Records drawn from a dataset

........

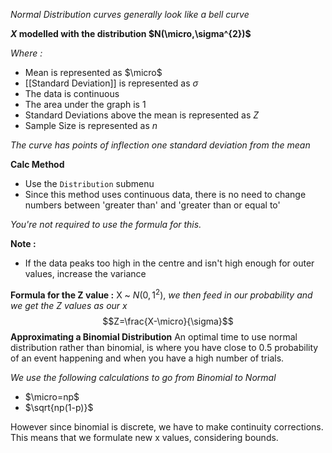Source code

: *Normal Distribution curves generally look like a bell curve*

**$X$ modelled with the distribution $N(\micro,\sigma^{2})$**

*Where :*
- Mean is represented as $\micro$
- [[Standard Deviation]] is represented as $\sigma$ 
- The data is continuous 
- The area under the graph is 1
- Standard Deviations above the mean is represented as $Z$
- Sample Size is represented as $n$

*The curve has points of inflection one standard deviation from the mean*

**Calc Method**
- Use the `Distribution` submenu
- Since this method uses continuous data, there is no need to change numbers between 'greater than' and 'greater than or equal to'

*You're not required to use the formula for this.*

**Note :**
- If the data peaks too high in the centre and isn't high enough for outer values, increase the variance

**Formula for the Z value :**
X ~ $N(0, 1^{2})$, *we then feed in our probability and we get the Z values as our x*
$$Z=\frac{X-\micro}{\sigma}$$
**Approximating a Binomial Distribution**
An optimal time to use normal distribution rather than binomial, is where you have close to 0.5 probability of an event happening and when you have a high number of trials.

*We use the following calculations to go from Binomial to Normal*
- $\micro=np$
- $\sqrt{np(1-p)}$

However since binomial is discrete, we have to make continuity corrections. This means that we formulate new x values, considering bounds.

........

» **Your assignment**
For the word "micro", how many lines in the records above contain it? Answer with the number and nothing else.

» **Exercise response**
4